### What the exercise asks
List each line of the data that holds the string "path", please.

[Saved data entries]
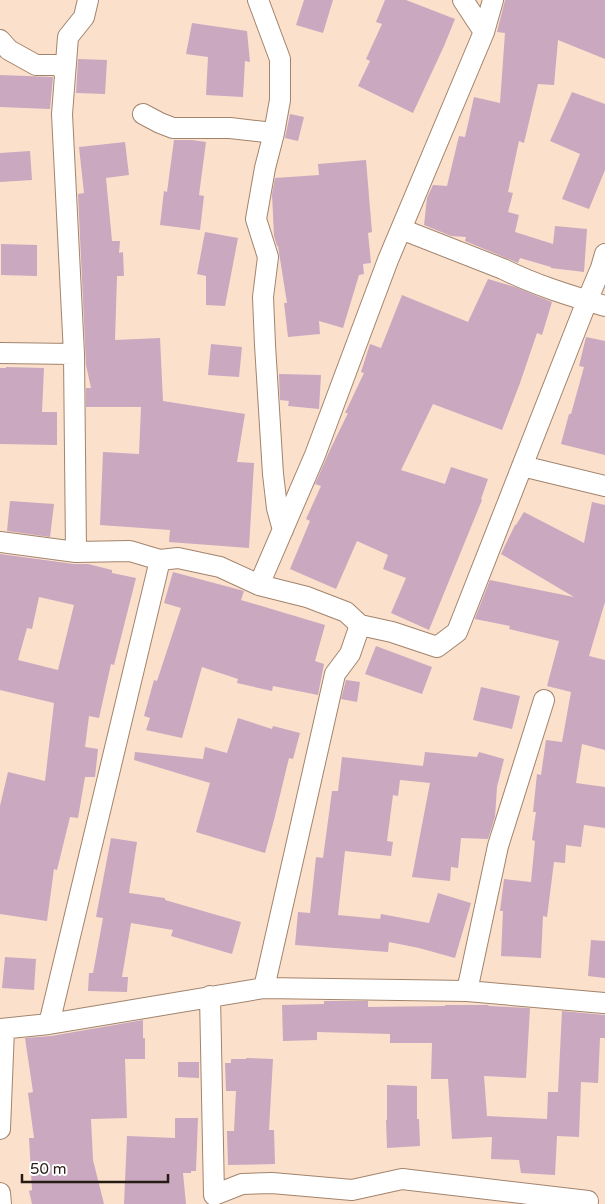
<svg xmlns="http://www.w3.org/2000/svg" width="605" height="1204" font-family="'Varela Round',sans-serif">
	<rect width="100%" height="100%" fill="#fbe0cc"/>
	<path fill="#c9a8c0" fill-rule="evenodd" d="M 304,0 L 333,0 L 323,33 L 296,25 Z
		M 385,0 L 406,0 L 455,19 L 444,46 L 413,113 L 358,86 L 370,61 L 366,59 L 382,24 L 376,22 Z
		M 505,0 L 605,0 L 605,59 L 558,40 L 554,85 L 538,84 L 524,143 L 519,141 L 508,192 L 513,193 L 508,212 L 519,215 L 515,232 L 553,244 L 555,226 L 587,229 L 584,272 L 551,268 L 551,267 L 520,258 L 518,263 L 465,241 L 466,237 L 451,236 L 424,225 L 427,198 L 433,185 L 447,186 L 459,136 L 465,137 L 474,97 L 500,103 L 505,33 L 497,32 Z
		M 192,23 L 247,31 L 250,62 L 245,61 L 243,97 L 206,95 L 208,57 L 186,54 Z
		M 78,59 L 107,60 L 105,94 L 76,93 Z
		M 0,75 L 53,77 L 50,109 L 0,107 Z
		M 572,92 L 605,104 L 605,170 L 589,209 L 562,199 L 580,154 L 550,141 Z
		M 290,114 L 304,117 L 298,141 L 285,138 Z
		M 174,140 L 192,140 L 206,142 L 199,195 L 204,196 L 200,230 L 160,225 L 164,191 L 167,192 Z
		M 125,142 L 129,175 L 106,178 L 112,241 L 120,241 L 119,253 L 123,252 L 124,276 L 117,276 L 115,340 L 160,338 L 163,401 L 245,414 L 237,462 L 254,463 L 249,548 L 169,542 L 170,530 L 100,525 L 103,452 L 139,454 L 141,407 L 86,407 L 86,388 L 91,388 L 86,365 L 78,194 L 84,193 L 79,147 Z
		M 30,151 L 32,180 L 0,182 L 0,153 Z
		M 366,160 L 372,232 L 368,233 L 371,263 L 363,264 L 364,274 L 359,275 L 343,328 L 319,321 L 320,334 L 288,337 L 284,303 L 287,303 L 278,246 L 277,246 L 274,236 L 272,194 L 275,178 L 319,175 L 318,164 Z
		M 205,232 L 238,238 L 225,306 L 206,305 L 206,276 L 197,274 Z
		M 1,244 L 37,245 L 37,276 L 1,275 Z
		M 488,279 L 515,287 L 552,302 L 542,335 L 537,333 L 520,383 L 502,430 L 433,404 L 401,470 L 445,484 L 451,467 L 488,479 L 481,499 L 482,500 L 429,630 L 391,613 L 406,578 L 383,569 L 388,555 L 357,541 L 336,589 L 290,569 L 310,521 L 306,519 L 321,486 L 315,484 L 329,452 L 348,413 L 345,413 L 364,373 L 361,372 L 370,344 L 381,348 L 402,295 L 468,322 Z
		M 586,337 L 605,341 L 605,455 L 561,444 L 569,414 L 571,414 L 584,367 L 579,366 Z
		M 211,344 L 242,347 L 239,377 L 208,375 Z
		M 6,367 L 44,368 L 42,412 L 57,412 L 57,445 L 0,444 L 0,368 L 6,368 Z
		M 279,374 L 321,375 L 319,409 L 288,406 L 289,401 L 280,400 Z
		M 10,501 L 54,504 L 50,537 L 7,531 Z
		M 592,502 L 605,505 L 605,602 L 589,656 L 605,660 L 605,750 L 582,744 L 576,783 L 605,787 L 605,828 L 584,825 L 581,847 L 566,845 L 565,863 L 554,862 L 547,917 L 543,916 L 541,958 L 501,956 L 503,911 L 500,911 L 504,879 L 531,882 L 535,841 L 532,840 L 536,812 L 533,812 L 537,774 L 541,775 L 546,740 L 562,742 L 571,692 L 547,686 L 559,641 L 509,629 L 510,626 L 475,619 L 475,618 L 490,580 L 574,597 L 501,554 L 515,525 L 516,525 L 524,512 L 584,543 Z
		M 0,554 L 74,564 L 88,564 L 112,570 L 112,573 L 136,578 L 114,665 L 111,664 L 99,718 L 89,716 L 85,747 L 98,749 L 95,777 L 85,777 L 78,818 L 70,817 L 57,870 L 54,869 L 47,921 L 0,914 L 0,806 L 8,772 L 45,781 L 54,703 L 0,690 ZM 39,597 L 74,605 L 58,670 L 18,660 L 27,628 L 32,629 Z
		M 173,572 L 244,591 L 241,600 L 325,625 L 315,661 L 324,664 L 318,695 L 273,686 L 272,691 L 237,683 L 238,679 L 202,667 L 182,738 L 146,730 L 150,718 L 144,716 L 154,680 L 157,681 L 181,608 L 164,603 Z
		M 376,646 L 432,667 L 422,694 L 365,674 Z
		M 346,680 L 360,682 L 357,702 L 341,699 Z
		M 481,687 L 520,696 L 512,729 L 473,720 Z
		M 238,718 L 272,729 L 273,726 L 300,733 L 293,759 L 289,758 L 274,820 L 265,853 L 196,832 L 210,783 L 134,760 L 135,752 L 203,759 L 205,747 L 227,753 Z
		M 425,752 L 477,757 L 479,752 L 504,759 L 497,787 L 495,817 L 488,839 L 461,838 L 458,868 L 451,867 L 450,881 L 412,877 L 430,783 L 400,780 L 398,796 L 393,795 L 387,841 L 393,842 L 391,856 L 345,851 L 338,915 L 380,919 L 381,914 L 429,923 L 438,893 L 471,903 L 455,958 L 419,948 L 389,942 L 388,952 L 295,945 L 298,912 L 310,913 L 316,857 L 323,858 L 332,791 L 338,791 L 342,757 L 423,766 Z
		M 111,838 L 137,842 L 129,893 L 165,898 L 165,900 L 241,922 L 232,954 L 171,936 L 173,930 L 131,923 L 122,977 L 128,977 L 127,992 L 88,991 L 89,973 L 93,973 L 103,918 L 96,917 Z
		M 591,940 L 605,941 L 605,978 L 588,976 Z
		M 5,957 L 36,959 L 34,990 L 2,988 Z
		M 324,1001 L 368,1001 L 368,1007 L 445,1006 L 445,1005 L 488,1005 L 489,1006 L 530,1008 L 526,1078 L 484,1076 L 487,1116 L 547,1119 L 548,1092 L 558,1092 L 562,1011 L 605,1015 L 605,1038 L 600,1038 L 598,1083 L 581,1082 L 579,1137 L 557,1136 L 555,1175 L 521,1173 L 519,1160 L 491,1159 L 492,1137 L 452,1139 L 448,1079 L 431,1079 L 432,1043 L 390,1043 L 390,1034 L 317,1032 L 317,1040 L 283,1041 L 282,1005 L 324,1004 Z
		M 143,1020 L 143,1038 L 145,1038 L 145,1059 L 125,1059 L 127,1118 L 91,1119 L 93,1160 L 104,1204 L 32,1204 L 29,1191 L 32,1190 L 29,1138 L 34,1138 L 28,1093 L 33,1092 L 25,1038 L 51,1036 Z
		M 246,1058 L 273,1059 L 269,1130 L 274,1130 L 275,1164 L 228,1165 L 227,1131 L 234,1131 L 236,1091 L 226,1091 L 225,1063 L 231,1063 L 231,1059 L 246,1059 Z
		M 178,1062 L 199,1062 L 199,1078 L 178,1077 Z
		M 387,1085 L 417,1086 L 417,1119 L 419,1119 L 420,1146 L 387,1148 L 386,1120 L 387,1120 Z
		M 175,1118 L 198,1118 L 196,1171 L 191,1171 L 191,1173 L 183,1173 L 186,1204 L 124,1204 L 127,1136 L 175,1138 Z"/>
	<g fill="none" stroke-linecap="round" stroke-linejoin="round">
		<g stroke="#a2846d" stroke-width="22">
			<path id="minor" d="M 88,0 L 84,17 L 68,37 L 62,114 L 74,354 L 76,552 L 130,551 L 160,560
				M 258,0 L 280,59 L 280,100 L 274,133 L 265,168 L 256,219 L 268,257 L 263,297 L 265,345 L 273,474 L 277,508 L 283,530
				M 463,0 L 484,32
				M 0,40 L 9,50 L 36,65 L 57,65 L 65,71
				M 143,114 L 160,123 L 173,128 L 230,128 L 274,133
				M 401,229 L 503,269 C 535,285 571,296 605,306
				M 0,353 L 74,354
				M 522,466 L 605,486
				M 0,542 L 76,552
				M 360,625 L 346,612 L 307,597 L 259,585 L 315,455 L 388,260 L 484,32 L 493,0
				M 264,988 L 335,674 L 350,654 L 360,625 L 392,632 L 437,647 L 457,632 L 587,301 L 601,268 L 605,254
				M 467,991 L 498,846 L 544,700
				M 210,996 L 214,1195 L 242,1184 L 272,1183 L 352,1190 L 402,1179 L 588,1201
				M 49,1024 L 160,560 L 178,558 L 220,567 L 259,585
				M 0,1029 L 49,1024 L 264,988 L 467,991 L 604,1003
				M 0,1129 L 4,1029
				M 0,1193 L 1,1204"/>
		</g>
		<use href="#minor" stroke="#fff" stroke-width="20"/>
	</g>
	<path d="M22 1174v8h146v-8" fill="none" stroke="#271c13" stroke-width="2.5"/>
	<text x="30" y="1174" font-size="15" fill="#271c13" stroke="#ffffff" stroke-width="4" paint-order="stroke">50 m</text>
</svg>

### Answer for this exercise
	<path fill="#c9a8c0" fill-rule="evenodd" d="M 304,0 L 333,0 L 323,33 L 296,25 Z
			<path id="minor" d="M 88,0 L 84,17 L 68,37 L 62,114 L 74,354 L 76,552 L 130,551 L 160,560
	<path d="M22 1174v8h146v-8" fill="none" stroke="#271c13" stroke-width="2.5"/>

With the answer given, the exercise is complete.